As a founder, you are inundated with advice from all corners. From your current investors, potential investors, parents, colleagues, managers, co-founders, friends, relatives, BFFS, customers, suppliers, mentors, brokers, your pet dog and most importantly – your own mind. How does the founder in you figure out what advice is worth acting on, what is the system of acting on it and how to appreciate or reject advice that isn’t relevant?
The first thing you as a founder should know and accept is that NOT ALL ADVICE IS WORTH FOLLOWING. The people that give you advice may have the best of intentions just like a dose of cancer medication is good medicine. However, if you don’t have cancer but are still taking that pill, that medication just like the advice can be very harmful if not useless.
So, when anyone gives you advice (lets call him advisor) it is important for you to assess whether genesis of that advice comes out of experience or conjecture. To find that out learn the Socratic method of questioning, it is a method to get to the bottom of things using questions formulated by the answers to your previous questions therefore getting you deeper into the root of the advice. You may find advice coming from conjecture is brilliant & applicable but how to act & implement it can be widely different based on where that advice comes from.
How to act on advice the comes from experience?
My ex-boss and mentor taught that “if you do 100% of what another successful person does you will get atleast 80% of their results” and that advice has serious merit. Therefore if the advice given to you comes from an area of experience then it is extremely important for you to identify the dissimilarities in the the situation you’re facing to the one that the person giving the advice faced (you will find this from the Socratic method of questioning). Isolate the differences and point them out to your advisor, take their opinion on how the implementation of their advice would change due to these differences and make a detailed model of their implementation ensuring that you have the resources & processes in place to replicate their advice therefore replicate the result.
How to act on advice that comes from conjecture?
When the advisor is giving the advice from a brainwave be careful!

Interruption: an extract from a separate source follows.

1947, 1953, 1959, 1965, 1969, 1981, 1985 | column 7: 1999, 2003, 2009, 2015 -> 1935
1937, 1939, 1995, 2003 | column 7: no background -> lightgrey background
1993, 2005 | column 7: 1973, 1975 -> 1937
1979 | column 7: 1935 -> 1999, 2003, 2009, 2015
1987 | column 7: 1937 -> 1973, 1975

Just like communism, a concept that sounded good on paper but was a disaster at implementation, great sounding advice can be the rumbling of large wave about to rip your idyllic island to shreds. Therefore get you & your team to research the advice, role play within your team with sides taking positions of supporting or disapproving the advice and get a SWOT developed from those discussions. Discuss that SWOT with the advisor, your board, your mentors & other advisors and gauge their response to your findings. Encourage them to question you so that you uncover points that you hadn’t previously thought about and if and only if after this exercise you still feel that the advice is worth following then and only then decide to implement it.
How to implement the advice?
Any large move should start out small. Founders that make company changing decisions even if they were well researched & implemented could still be pushing their company off a cliff. Any change should be done in small and well defined silos (read: A/B testing) with clear expectations on the result. Only when the results are as per (or beyond expectations) should you increase the size of the silo test until the emerging strategy becomes a deliberate strategy that changes the entire company.
If the initial silo tests fail then involve the original advisor in providing the adjustments that need to be made to alter the results and if that advice doesn’t work (but your faith remains) try out some more variations and eventually you will have enough data to decide to abandon or continue the tests. Then armed with that data decide what you want to do.
How do you appreciate or reject an idea?
When the advice is deemed good & has led to positive results; be effusive in your praise to the advisor, praise them publicly. If the advice hasn’t worked out or was rejected by you or your team privately respond to the advisor detailing out how or why that advice wasn’t relevant or successful but to also thank them for the advice and to continue helping you with more. Most founders do that exact opposite i.e. criticise publicly and praise privately which leads to unintended consequences.
This system has helped evolving strategies for me as a founder, investors and manager but I will be the first one to say that not all my advice is sound or correct so you as the founder, have to use the 1.3 kg mass of cells between your ears to filter out which piece of advice you should be following – including this one.